A professor in Wales is developing a solar car that will be capable of 100 mph, costs less than $16,000 and delivers maximum thrills with zero emissions.
Dr. Graham Sparey-Taylor of Wrexham University is working with a team of students and researchers on NOSGwawrII, the team's entry into next year's North American Solar Challenge from Texas to Alberta. The car will be a follow-up to his Gwawr Cymru (it means Welsh Dawn) solar car that reached 60 mph while competing in the 2007 Panasonic World Solar Challenge in Australia.
While going green is certainly a priority for Sparey-Taylor, he says going fast is just as important. "On a schools visit recently, one school boy said, 'You're not saving the planet, you're saving speed!' Which, when we think about it is true," he told Autopia. "Most of us like to go fast, and the feeling of going fast with no engine sound is, to say the least, odd."
We imagine it's even odder in a flat, 465 lb. car that's covered in solar panels.
While Sparey-Taylor said he'd be ready to announce more details in September, he did tell us the car would feature "new, lightweight" lead acid batteries and have a choice of two drivetrains.
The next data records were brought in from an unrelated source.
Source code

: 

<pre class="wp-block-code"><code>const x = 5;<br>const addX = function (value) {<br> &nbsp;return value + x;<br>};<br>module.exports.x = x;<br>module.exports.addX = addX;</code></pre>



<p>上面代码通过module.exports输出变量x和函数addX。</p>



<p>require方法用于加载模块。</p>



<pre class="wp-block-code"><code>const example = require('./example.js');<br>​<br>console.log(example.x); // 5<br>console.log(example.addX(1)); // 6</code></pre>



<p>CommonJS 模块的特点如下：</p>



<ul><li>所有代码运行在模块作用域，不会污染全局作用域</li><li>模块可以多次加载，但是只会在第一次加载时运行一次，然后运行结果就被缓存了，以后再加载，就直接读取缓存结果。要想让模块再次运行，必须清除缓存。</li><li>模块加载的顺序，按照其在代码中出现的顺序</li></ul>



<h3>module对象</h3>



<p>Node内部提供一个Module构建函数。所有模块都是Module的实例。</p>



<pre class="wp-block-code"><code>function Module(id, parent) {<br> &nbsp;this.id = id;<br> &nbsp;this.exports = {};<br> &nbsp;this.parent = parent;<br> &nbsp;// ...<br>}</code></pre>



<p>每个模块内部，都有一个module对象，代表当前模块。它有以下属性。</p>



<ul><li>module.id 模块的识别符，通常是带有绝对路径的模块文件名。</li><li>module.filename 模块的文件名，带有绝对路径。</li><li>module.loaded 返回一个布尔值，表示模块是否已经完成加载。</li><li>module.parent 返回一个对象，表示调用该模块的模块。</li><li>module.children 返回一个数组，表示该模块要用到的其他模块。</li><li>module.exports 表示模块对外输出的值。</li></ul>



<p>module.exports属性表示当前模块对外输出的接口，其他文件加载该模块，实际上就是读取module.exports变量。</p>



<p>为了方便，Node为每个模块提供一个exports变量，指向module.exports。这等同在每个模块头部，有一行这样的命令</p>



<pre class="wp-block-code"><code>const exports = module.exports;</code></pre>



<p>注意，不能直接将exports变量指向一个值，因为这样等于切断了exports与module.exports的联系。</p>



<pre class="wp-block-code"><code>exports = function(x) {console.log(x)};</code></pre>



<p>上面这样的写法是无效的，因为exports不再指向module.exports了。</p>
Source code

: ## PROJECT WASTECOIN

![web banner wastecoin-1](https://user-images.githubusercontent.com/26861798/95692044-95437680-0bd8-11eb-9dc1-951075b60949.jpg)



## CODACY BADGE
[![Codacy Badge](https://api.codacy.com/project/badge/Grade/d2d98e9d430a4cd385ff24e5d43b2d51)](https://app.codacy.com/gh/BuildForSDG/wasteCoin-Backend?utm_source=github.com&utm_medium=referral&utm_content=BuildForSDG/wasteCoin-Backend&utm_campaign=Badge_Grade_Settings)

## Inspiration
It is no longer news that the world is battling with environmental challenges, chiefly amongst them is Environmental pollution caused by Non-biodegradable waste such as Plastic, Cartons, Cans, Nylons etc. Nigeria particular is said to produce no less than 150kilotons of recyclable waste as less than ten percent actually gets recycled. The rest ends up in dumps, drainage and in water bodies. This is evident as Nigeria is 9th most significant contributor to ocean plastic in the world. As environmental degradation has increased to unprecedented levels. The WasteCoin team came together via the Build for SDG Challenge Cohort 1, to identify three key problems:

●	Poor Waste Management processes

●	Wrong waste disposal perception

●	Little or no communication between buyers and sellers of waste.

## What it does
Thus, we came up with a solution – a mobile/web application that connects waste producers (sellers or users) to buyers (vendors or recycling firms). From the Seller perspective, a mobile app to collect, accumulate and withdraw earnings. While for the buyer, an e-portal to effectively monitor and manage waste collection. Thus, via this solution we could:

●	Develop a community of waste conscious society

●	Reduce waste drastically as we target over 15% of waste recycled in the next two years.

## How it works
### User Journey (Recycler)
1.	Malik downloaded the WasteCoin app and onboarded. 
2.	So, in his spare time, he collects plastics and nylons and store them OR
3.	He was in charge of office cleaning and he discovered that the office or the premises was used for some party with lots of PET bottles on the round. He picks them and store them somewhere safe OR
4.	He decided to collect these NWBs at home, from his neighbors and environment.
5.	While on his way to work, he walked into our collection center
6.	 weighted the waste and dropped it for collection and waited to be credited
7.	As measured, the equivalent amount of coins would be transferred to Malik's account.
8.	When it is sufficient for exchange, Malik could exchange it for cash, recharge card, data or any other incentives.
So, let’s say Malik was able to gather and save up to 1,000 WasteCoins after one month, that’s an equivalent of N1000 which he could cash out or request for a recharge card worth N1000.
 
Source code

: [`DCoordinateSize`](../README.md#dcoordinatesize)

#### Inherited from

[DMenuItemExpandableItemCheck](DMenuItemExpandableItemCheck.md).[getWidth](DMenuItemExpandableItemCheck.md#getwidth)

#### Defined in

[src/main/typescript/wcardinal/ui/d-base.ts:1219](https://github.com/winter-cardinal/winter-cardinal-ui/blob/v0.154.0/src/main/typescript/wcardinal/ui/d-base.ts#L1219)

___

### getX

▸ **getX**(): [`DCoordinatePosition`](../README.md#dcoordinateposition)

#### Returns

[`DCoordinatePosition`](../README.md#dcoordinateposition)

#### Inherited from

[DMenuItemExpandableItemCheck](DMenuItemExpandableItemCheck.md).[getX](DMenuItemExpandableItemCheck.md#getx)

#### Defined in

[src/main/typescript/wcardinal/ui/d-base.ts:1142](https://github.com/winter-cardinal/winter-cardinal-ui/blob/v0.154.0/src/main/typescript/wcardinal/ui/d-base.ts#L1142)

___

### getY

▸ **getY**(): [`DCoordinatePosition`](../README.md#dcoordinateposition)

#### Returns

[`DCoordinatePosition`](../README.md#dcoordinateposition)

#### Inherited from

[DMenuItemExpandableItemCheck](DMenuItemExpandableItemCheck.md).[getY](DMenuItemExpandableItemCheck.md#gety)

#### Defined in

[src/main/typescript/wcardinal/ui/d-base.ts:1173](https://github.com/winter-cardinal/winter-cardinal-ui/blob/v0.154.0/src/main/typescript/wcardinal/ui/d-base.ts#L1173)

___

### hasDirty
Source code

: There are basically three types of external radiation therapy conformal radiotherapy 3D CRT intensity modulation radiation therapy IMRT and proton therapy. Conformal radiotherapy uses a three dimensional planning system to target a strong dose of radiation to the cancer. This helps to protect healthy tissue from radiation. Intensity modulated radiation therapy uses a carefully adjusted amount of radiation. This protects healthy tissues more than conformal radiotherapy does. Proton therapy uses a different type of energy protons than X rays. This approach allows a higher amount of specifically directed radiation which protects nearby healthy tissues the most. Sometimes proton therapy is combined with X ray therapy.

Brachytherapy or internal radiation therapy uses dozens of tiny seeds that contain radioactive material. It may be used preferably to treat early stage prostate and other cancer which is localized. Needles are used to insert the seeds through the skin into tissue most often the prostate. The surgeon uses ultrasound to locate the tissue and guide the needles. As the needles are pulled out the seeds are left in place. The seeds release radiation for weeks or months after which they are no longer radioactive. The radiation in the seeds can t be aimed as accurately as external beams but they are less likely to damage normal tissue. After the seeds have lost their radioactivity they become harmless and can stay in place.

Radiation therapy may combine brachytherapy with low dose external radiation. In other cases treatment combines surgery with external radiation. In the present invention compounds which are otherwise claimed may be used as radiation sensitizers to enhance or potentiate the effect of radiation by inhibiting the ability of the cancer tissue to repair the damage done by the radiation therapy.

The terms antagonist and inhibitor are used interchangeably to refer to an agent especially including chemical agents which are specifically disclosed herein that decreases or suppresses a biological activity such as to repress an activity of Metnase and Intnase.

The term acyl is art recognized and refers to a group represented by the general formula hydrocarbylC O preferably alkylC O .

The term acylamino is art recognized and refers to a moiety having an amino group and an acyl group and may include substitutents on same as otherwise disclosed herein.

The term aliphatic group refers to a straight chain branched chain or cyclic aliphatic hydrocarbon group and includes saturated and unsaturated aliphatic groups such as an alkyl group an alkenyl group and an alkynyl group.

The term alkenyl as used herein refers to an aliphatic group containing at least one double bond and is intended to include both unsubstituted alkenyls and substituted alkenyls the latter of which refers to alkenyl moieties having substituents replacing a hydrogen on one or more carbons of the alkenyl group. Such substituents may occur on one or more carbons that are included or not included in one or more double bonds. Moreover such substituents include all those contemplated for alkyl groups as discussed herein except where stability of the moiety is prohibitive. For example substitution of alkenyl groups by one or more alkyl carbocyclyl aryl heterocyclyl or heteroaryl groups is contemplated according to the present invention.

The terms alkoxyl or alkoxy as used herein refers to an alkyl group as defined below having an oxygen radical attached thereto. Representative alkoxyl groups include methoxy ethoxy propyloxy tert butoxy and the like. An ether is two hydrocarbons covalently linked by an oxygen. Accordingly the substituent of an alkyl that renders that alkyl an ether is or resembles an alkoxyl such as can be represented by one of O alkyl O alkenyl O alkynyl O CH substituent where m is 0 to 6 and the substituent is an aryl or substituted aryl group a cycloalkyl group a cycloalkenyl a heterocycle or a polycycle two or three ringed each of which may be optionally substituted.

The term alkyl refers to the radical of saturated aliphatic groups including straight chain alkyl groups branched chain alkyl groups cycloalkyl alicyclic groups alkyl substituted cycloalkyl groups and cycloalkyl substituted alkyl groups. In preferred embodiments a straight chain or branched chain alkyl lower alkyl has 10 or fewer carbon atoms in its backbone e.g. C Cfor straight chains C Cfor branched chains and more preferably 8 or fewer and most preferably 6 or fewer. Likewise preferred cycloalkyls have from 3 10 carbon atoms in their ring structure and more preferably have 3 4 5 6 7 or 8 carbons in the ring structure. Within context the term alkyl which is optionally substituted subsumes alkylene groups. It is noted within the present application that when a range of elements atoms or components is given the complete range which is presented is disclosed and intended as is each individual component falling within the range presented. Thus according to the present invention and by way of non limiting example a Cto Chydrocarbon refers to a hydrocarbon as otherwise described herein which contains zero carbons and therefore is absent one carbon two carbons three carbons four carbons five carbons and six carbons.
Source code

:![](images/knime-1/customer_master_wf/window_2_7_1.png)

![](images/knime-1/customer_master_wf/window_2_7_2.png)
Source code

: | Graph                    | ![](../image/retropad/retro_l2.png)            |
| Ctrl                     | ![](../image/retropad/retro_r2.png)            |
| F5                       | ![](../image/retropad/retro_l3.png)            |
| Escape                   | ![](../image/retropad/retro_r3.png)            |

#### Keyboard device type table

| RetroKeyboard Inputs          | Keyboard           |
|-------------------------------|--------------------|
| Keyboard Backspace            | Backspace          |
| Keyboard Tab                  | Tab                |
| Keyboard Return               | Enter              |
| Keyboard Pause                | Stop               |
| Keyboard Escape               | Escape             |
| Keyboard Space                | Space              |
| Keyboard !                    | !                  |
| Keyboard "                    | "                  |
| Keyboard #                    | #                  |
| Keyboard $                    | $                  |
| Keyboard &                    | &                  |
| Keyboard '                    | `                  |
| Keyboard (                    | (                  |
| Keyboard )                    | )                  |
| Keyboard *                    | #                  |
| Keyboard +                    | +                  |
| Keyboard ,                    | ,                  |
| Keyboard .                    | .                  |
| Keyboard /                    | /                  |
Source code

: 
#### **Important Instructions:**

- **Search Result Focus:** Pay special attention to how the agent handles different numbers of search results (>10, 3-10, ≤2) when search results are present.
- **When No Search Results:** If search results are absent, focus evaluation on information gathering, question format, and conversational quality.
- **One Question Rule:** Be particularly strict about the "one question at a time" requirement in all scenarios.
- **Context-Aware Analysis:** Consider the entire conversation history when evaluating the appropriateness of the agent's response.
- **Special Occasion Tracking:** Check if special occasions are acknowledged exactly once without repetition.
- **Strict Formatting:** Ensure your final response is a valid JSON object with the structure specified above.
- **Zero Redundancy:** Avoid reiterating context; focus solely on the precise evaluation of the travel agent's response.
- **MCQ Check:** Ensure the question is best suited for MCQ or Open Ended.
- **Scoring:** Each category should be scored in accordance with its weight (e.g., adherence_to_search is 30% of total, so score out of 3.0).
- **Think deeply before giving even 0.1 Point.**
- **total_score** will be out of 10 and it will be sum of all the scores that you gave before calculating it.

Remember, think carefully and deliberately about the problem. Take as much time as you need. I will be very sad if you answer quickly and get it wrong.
For "efficiency drive," a Lemco 11kW 72 volt DC motor would suffice. For high speed runs, however, Sparey-Taylor would use a 35 kW AC motor system mated to a Quaife-style differential.
Sparey-Taylor, whose interest in solar cars began in part after an engineering challenge from his fellow professors at a coffee shop in Cardiff, estimated that NOSGwawrII could be built by January and racing on North American roads as soon as he can find the sponsors to pay £10,000 to build it and ship it across the pond. "We at team Gwawr are trying to design first an electric car and second a solar car, and think £10K for what is in affect a kit car, is actually not that economical. Gwawr cost £8K."
The professor is raising the cash by selling blocks of advertising on the car's exterior. "As of this morning we have five new partners together with our existing partners from Gwawr," Sparey-Taylor told Autopia. There's still space for more logos, and he's looking for another donor to pay the shipping costs.
Despite its low cost relative to production cars, Sparey-Taylor says that NOSGwawrII isn't feasible for mass production. Instead, the latest Gwawr will be a working research project for his Centre for Future and Hybrid Vehicle Technology. "Our focus is primarily sub-systems within vehicles to make gains within efficiency and sustainability," he told Autopia.
Sparey-Taylor already has a mockup built of the NOSGwawrII . According to the Wrexham Chronicle, the working model (shown above) is just large enough for Sparey-Taylor's six-year-old son to drive. We wonder what kind of poetry Dylan Thomas would have written with a child's solar car in Wales as inspiration.